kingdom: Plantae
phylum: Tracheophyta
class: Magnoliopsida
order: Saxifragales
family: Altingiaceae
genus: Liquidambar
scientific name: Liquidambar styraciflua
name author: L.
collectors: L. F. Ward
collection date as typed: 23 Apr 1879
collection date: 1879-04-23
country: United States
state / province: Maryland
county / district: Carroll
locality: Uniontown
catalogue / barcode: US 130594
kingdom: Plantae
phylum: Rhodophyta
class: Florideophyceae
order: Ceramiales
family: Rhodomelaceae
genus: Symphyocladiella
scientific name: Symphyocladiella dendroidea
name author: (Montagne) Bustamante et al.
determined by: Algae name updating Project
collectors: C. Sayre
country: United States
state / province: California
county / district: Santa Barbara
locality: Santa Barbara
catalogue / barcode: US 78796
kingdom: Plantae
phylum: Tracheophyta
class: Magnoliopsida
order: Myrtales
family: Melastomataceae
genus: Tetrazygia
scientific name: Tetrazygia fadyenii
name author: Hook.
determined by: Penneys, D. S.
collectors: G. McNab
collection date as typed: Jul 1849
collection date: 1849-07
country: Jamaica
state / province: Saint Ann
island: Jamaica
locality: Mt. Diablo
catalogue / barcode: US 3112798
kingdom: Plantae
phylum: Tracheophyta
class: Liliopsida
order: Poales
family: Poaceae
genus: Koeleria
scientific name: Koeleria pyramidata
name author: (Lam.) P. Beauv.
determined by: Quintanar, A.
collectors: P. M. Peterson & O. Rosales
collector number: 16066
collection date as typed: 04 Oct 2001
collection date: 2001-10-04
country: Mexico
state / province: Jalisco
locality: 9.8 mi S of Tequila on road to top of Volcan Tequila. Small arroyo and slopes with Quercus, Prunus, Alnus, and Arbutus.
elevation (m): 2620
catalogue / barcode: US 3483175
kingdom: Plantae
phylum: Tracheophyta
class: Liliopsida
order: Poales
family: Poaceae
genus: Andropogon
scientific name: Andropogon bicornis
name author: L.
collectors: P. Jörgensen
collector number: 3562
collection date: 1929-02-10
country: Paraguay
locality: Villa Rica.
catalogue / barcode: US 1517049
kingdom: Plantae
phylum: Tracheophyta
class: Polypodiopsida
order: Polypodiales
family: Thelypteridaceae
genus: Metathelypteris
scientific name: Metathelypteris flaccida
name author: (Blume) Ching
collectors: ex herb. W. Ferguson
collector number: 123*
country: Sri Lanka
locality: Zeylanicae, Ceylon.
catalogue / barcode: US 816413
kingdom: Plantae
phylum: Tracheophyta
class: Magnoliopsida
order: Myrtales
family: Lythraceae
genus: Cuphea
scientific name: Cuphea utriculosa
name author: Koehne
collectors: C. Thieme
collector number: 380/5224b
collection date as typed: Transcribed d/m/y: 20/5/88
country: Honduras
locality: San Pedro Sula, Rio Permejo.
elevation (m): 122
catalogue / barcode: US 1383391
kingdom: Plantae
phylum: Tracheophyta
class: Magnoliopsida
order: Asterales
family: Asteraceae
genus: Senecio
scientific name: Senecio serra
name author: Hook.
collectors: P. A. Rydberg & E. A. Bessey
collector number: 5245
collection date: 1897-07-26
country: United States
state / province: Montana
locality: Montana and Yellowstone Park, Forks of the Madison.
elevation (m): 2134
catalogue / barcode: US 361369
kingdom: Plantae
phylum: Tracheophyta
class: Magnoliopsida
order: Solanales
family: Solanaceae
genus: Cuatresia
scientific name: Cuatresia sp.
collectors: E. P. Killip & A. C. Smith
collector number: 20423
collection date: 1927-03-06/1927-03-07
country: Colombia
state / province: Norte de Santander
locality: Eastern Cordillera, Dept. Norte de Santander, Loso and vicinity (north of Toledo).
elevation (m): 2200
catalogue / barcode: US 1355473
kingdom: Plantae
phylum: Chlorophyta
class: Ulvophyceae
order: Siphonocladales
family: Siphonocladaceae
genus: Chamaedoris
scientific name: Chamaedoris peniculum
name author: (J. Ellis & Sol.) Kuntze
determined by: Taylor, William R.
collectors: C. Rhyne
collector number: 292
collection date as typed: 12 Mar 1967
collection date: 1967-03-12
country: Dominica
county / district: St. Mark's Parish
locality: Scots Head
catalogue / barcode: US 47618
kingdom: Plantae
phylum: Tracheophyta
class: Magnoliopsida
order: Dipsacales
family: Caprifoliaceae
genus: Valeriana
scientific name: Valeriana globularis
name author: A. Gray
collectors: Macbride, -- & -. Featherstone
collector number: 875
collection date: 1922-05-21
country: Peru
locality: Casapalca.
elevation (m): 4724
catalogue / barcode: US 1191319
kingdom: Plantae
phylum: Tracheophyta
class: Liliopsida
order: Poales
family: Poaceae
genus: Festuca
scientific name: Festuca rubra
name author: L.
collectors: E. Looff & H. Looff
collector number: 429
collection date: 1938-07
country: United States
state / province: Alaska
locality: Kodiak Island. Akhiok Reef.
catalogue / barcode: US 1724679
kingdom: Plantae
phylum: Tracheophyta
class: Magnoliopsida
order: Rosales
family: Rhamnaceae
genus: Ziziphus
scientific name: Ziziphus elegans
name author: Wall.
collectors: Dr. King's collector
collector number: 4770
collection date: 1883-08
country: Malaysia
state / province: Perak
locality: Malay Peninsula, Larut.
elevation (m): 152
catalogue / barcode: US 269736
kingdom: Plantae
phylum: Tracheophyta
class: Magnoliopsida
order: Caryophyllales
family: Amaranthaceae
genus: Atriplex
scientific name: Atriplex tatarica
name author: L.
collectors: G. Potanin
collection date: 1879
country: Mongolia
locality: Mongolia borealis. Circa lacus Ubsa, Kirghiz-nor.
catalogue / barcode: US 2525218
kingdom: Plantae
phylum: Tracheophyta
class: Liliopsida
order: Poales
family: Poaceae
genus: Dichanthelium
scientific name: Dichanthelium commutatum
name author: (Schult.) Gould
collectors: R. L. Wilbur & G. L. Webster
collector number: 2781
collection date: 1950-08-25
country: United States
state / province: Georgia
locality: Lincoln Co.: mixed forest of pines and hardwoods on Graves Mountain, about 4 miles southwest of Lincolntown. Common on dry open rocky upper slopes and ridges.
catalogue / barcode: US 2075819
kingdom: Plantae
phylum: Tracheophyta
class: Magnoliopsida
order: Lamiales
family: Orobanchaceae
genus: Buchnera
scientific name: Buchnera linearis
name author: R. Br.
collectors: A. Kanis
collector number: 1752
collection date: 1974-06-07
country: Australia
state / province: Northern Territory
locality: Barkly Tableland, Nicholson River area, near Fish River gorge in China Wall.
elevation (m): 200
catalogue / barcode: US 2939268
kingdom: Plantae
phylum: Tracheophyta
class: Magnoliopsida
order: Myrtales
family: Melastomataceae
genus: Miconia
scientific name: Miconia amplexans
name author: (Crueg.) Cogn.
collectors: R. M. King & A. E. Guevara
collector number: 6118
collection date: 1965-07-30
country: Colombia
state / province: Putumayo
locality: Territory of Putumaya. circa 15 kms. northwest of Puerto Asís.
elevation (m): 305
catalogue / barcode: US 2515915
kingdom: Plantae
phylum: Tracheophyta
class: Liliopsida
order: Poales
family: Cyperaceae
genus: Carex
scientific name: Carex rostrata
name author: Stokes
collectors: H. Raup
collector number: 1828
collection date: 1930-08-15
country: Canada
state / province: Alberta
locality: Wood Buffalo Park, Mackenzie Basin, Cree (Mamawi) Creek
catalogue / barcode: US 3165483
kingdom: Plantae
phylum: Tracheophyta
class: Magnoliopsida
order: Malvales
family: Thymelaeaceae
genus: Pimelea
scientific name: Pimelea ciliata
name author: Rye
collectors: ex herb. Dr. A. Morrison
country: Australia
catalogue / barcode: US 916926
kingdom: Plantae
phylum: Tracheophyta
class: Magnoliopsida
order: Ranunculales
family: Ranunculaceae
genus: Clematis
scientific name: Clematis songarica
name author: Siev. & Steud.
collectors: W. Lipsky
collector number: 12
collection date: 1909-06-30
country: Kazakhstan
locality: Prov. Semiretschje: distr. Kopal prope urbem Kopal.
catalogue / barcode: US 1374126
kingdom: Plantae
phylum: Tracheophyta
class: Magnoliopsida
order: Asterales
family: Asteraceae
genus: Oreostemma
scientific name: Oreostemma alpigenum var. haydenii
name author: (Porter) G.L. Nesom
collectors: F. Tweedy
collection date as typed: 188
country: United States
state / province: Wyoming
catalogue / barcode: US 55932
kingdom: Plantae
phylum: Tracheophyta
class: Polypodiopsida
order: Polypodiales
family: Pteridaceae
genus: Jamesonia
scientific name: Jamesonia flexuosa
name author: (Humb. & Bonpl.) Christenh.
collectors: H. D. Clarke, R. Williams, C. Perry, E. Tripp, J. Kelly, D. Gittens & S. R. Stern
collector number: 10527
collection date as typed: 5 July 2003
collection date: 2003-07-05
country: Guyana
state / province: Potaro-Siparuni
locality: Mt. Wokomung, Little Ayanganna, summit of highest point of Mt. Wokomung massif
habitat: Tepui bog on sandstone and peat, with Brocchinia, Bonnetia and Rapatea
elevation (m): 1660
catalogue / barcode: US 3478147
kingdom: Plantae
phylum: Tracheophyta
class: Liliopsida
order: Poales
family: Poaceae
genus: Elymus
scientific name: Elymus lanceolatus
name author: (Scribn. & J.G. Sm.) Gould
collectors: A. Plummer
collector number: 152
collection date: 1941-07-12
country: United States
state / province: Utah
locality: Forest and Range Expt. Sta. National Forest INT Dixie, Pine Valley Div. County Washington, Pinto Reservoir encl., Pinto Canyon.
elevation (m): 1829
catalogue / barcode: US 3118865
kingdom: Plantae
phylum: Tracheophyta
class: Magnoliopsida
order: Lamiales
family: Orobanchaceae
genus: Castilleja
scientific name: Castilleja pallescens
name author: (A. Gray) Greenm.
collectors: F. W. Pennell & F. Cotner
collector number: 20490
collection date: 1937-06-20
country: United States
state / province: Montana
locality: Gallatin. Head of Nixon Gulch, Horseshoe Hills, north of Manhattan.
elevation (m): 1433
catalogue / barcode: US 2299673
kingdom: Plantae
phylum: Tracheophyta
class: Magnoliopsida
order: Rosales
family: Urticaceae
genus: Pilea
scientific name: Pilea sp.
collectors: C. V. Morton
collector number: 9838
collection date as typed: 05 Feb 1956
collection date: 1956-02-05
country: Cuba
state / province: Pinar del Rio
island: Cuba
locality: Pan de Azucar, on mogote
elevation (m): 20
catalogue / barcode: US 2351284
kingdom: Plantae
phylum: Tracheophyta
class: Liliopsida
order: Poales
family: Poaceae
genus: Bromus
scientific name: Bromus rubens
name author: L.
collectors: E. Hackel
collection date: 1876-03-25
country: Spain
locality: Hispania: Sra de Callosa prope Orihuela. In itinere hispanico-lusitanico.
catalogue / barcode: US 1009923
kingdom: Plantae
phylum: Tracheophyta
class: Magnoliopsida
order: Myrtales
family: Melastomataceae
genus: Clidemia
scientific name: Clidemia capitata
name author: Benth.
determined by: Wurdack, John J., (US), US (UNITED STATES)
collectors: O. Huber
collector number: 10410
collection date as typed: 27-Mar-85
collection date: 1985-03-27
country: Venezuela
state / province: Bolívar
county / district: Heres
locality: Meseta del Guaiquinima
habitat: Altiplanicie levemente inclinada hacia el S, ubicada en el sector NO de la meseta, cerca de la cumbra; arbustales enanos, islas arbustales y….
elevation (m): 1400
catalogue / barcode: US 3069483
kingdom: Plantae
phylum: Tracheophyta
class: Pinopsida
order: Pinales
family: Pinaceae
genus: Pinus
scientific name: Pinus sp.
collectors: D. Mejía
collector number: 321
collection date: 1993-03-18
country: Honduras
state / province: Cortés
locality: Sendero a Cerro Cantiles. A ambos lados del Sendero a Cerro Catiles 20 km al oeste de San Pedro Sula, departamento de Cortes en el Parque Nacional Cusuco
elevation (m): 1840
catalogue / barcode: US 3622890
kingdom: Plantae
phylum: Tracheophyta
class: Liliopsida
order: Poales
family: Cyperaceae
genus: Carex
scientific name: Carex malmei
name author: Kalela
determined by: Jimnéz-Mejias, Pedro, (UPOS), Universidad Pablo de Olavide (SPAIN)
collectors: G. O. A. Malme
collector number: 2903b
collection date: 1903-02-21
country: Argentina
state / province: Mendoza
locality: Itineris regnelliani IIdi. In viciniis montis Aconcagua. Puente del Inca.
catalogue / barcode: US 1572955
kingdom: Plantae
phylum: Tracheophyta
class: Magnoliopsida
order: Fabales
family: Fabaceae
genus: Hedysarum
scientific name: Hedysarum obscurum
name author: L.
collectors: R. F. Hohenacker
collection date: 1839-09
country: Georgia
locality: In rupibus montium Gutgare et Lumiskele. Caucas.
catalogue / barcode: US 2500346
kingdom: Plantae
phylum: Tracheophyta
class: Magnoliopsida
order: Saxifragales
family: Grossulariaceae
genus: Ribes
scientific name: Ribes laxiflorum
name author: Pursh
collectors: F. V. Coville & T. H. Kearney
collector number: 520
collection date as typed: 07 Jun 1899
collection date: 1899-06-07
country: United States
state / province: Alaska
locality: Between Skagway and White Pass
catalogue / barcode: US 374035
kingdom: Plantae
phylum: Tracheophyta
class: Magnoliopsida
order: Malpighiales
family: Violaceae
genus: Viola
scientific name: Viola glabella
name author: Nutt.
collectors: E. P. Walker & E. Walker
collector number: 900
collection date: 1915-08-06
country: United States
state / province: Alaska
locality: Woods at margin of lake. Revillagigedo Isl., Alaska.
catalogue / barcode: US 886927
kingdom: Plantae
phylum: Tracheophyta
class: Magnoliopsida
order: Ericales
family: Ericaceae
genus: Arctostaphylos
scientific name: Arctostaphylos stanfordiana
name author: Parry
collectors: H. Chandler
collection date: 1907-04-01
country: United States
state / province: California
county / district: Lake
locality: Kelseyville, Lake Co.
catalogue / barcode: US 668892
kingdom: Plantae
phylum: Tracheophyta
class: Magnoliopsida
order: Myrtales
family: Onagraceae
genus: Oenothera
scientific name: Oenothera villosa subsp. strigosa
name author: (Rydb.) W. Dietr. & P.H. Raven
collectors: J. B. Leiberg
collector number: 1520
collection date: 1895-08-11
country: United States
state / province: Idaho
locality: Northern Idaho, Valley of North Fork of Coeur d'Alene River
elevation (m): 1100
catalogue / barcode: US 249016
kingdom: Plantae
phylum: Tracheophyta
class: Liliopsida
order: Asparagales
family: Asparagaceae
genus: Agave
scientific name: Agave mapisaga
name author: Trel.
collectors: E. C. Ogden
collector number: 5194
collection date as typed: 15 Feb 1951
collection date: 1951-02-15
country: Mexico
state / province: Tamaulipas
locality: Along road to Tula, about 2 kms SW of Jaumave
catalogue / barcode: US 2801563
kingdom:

════════════════════

§ **AUFGABE**
Gib die Zeilen aus den Einträgen oben Wort für Wort wieder. Beginne bei der Zeile, die „catalogue / barcode: US 3069483“ enthält, und höre nach der Zeile mit „elevation (m): 1840“ auf.

§ **LÖSUNG**
catalogue / barcode: US 3069483
kingdom: Plantae
phylum: Tracheophyta
class: Pinopsida
order: Pinales
family: Pinaceae
genus: Pinus
scientific name: Pinus sp.
collectors: D. Mejía
collector number: 321
collection date: 1993-03-18
country: Honduras
state / province: Cortés
locality: Sendero a Cerro Cantiles. A ambos lados del Sendero a Cerro Catiles 20 km al oeste de San Pedro Sula, departamento de Cortes en el Parque Nacional Cusuco
elevation (m): 1840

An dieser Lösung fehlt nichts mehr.